Package Travel Directive, Article 5, 1.

1. There is no strict liability in the system for civil liability of organizers and retailers regarding the breach of contractual duties in connection to package travels. The non-performance has to be due to fraud or negligence of the person accused.
2. The criterion for civil joint and several liability of organizers and retailers that can be kept within an interpretation of the art. 11 of the law 21/1995 of transposition of the Directive, does not embrace the power to sanction that the Administration has.
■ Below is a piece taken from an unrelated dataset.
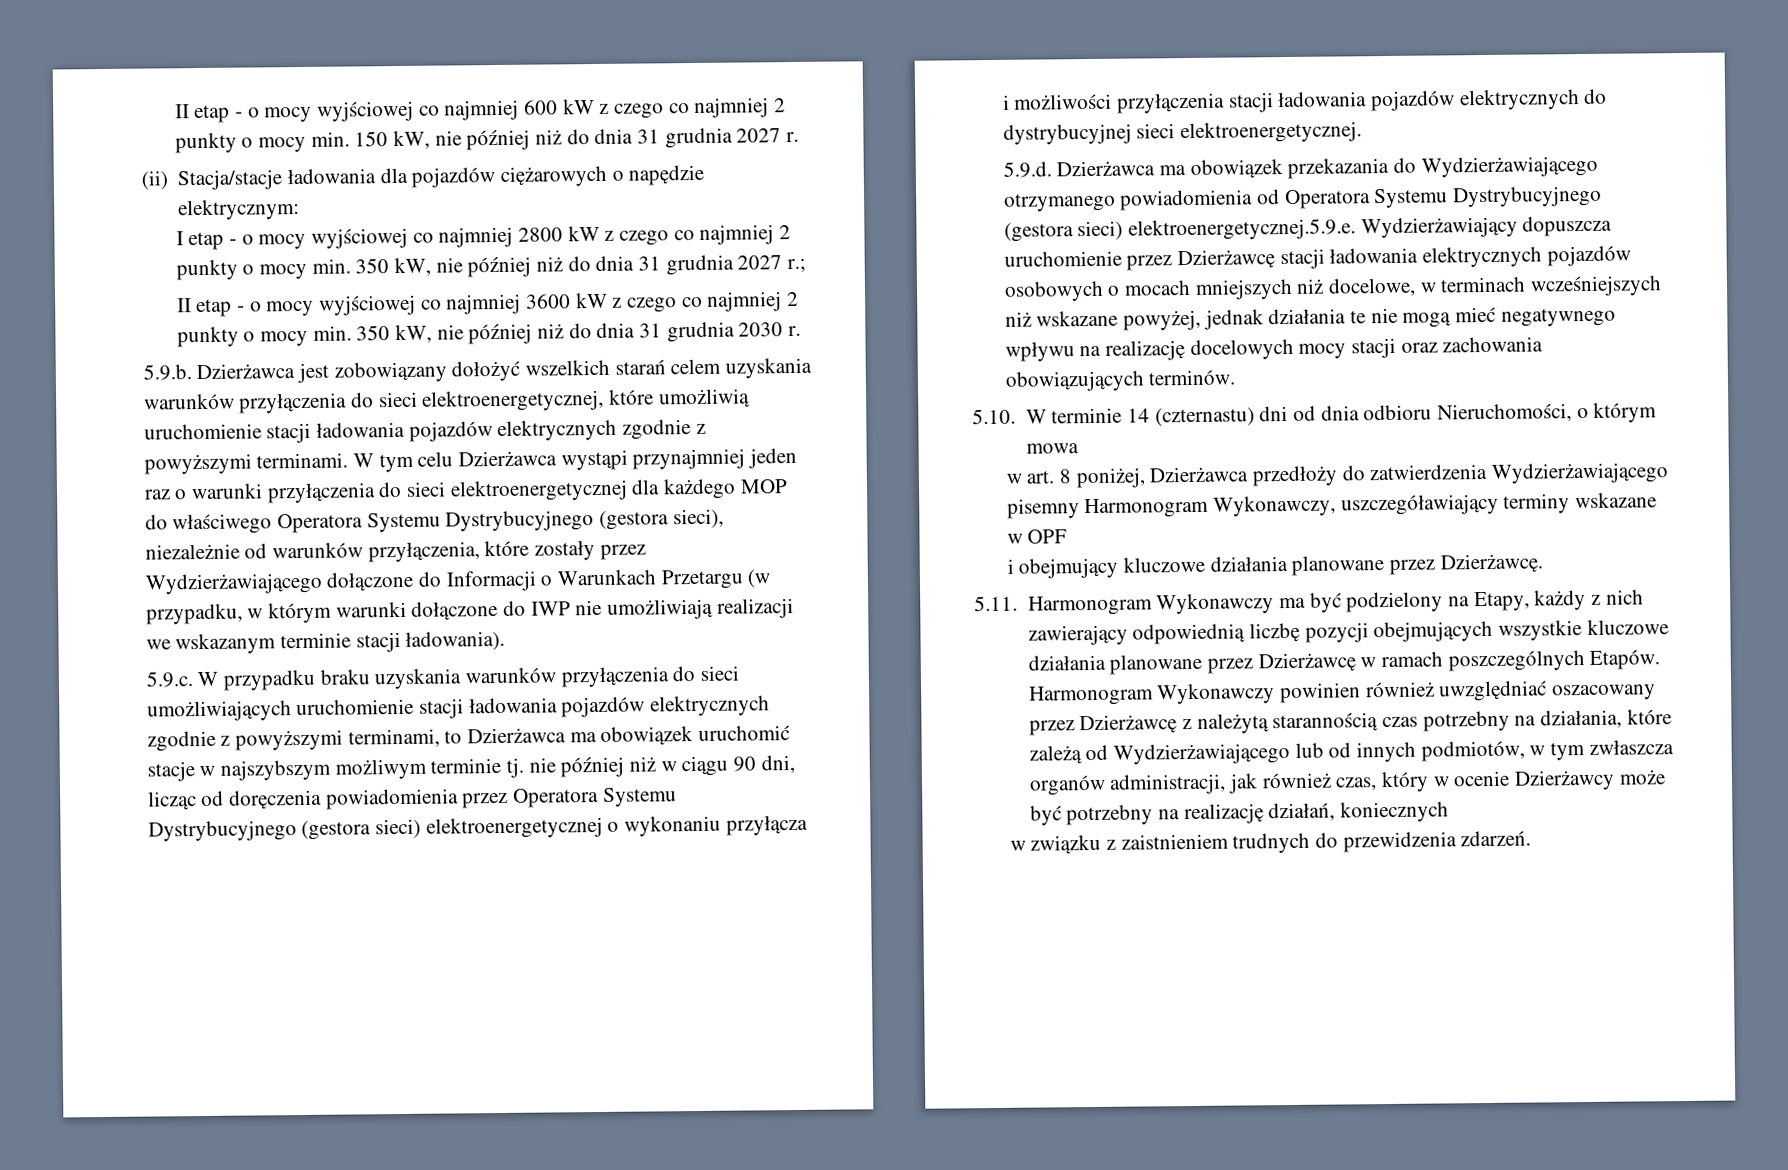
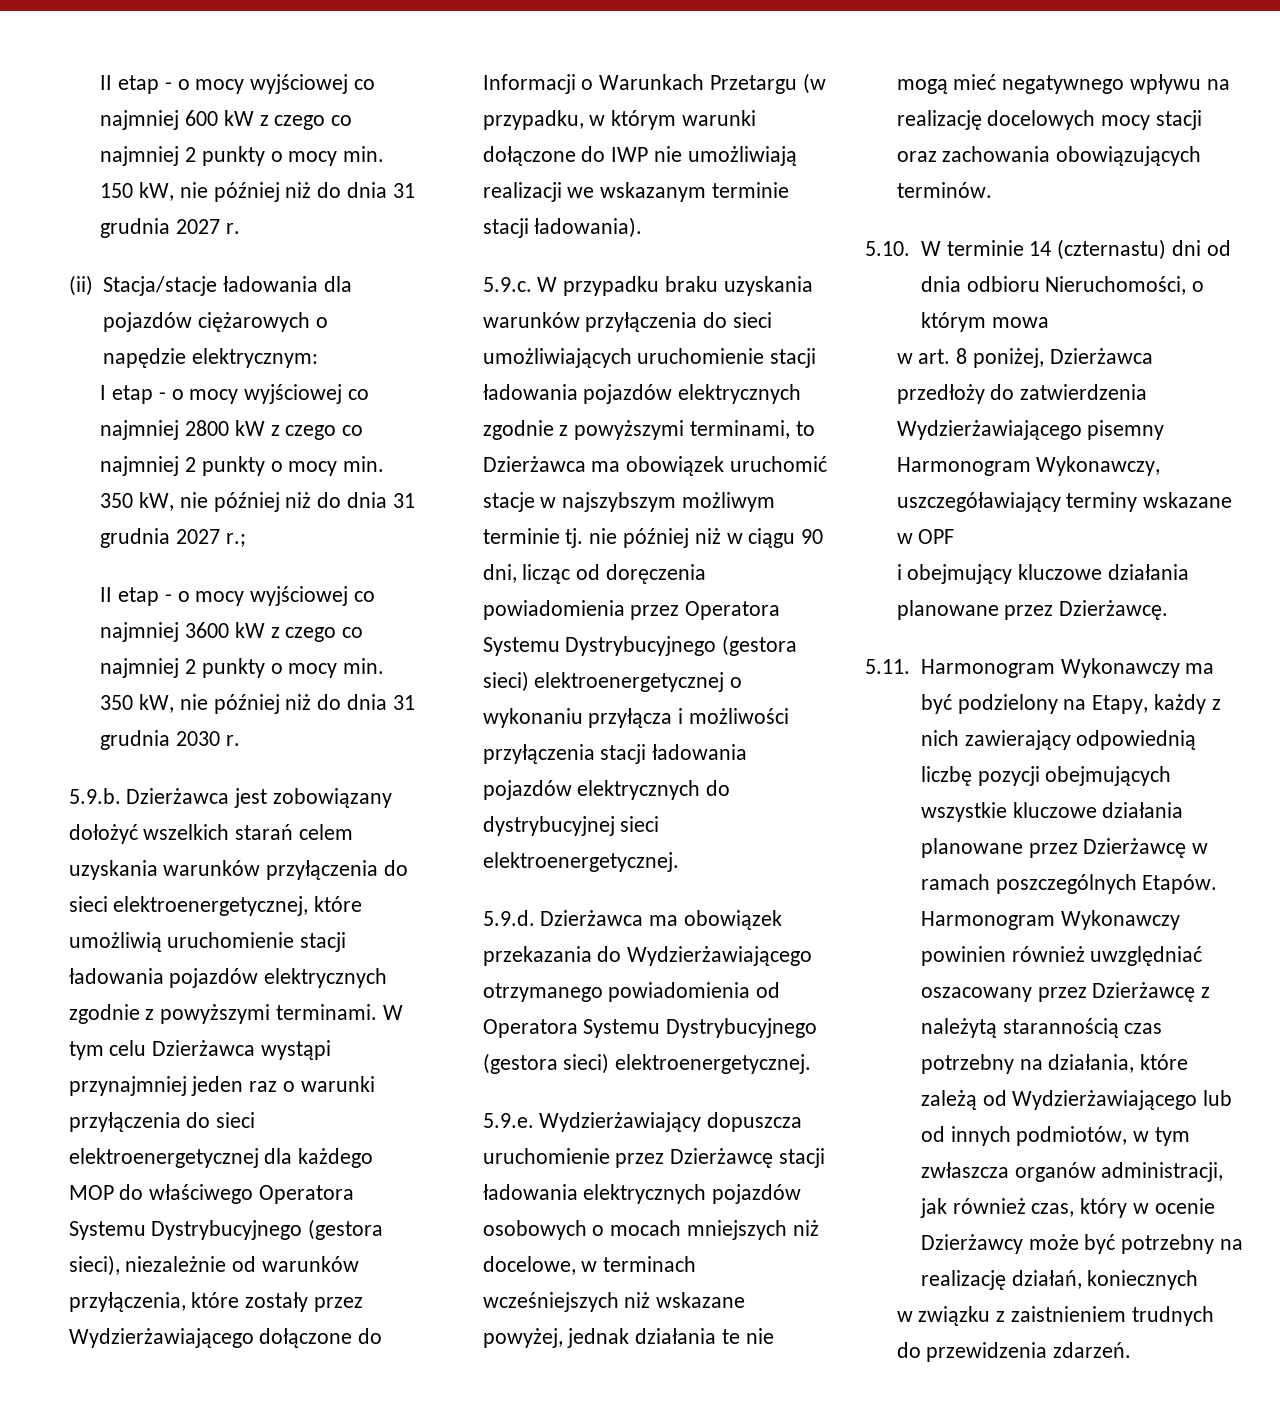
[1128,218,1357,241] elektroenergetycznej.5.9.e. -> [615,1054,812,1074] [482,1113,534,1128] elektroenergetycznej. // 5.9.e.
This should saction only those who act with negligence or bad faith, and is a separate liability.
Due to the cancellation without reason of the flight between Madrid and Miami and its delay until the following day, the organizer, “Travelplan S.A.” was sentenced to pay 1.500 euros by the General Department for Tourism of the Community of Madrid on the grounds of breach of the contract and its clauses, in application of the art. 39.1 of the law 8/1995, of 28th March, on tourism in the Community of Madrid. “Travelplan S.A.” asked the Administrative Court for the invalidation of this resolution, which was granted by the court. The Community of Madrid made an appeal before the Supreme Court asking for the correct legal doctrine to be established in connection with art. 11 of the law 21/1995 on package travels, in the sense that the liability of the organizer agency can cause the intervention of the Administrative authority to sanction, if an administrative irregularity takes place, independently from the potential further actions of the consumer before the civil jurisdiction. The agency, “Travelplan S.A.” claimed that although the Administration can impose sanctions to the agencies if they breach an administrative rule, this administrative liability cannot be joint and several in the sense of art. 11.1 of the law 21/1995, that is only concerned with civil liability, which only the consumer can apply to.
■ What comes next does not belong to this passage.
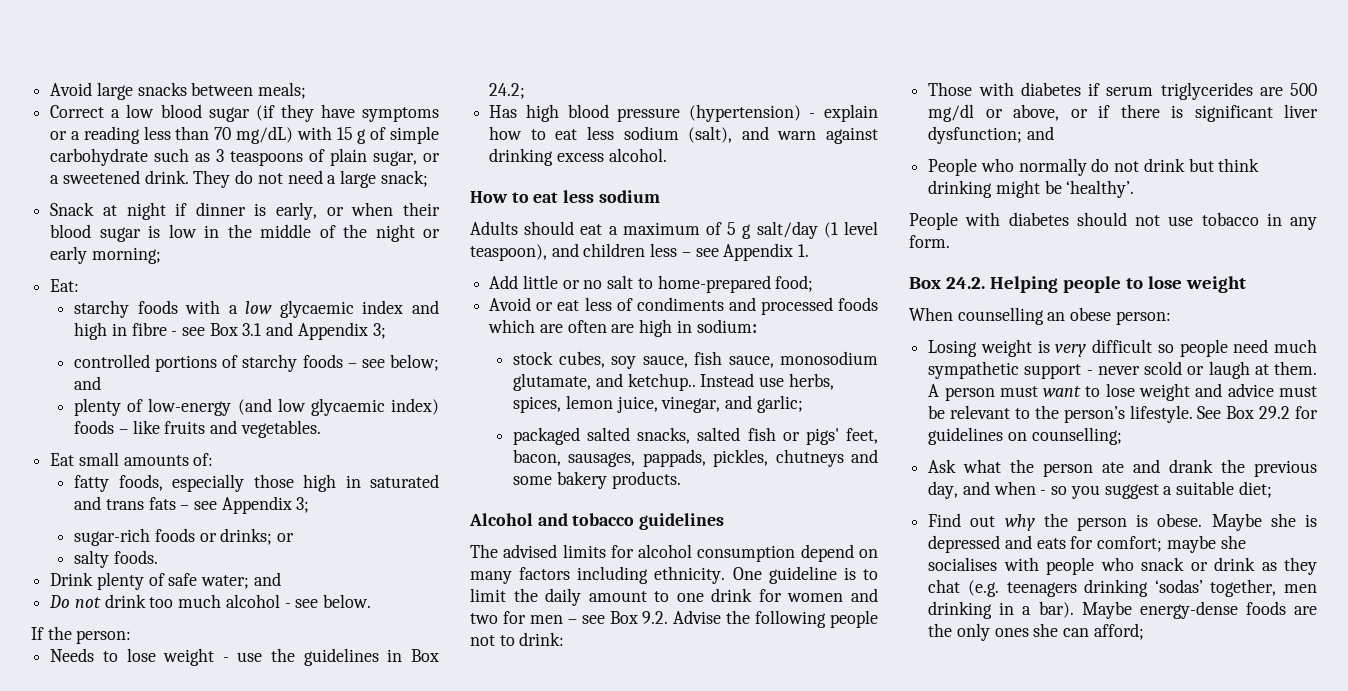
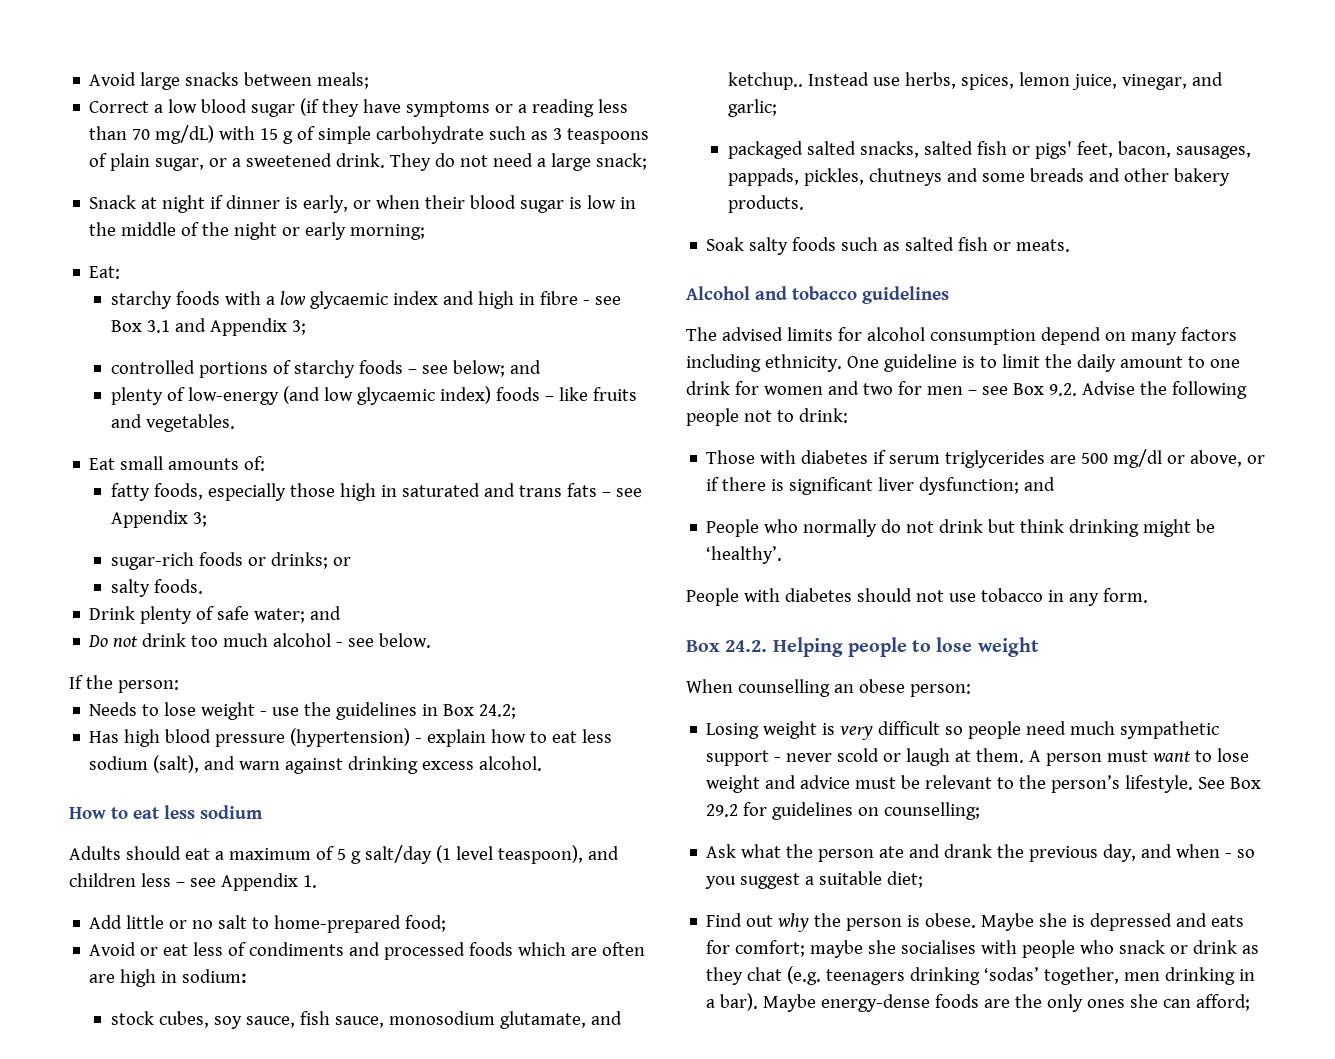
(553, 480) none -> [1029,168,1169,182] breads and other
(681, 480) none -> [706,237,1071,255] // Soak salty foods such as salted fish or meats.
The Supreme Court rejects the possibility that the administrative bodies sanctioned a travel organizer agency on the grounds of the delay of a flight, because the ius puniendi of the State is ruled by the principle of negligence of the offender, without it, it is not possible to accuse a person.
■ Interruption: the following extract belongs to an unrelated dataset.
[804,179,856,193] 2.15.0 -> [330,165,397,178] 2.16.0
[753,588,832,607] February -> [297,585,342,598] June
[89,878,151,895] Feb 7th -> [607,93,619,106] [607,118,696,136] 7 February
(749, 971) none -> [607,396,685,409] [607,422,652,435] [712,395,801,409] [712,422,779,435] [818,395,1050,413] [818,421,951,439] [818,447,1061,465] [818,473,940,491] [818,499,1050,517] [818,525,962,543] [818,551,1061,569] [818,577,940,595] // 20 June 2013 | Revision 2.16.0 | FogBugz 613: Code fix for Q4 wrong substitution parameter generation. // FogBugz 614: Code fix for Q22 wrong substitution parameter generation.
According to this judgment, the Additional Provision first of the law 21/1995 on combined trips establishes a punishing regime for the lack of compliance to the duties of organizers or retailers that have to respond to fraud or culpability of the subject accused “since there is no system of strict liability independent from the negligence at present, as it is clearly stated on the article 130 of the law 30/1992, of 26th November, on common administrative procedures”. Therefore the art. 11 of the law 21/1995 cannot be interpreted against those principles; this article does not establish a system of objective strict liability in the area of punishment, but refers to the civil liability of both, making possible that the consumer can claim damages against any of them without prejudice of the action of reimbursement of whoever pays against the real person who breach his duties. This is not opposed neither to art. 51 of the Constitution nor to the exposition of reasons of the aforementioned Law 21/1995, since the protection of the consumers which both declare is within the general limits that the code imposes to he administrative powers.

“This does not mean that the legal personality cannot be sanctioned for the non performance to their duties. The travel agencies as well as the transport companies or hotels, being individuals or legal entities, will be liable for the non performance of their duties, but their liability within the area for sanctions will be only if it is down to it the action that breaches the law”.